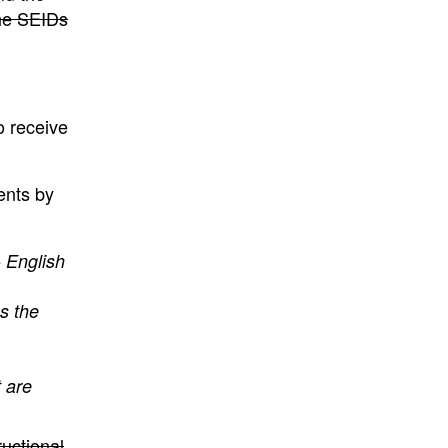
he SEIDs
o receive
ents by
 English
es the
 are
uctional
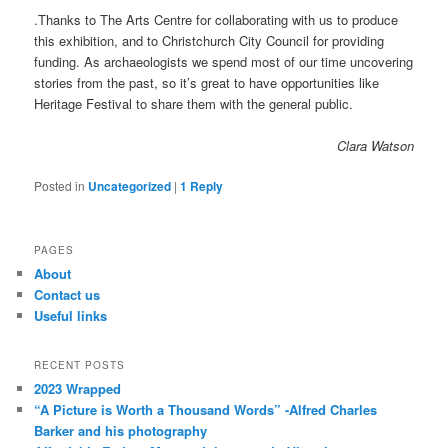
.Thanks to The Arts Centre for collaborating with us to produce
this exhibition, and to Christchurch City Council for providing
funding. As archaeologists we spend most of our time uncovering
stories from the past, so it’s great to have opportunities like
Heritage Festival to share them with the general public.
Clara Watson
Posted in
Uncategorized
|
1
Reply
PAGES
About
Contact us
Useful links
RECENT POSTS
2023 Wrapped
“A Picture is Worth a Thousand Words” -Alfred Charles
Barker and his photography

◆ ◆ ◆ ◆ ◆ ◆ ◆

--- WORK INSTRUCTIONS ---
Reproduce the text of every item above line for line, without changing a character, and leave the pictures out.

--- WRITTEN REPLY ---
he SEIDs
o receive
ents by
 English
es the
 are
uctional
.Thanks to The Arts Centre for collaborating with us to produce
this exhibition, and to Christchurch City Council for providing
funding. As archaeologists we spend most of our time uncovering
stories from the past, so it’s great to have opportunities like
Heritage Festival to share them with the general public.
Clara Watson
Posted in
Uncategorized
|
1
Reply
PAGES
About
Contact us
Useful links
RECENT POSTS
2023 Wrapped
“A Picture is Worth a Thousand Words” -Alfred Charles
Barker and his photography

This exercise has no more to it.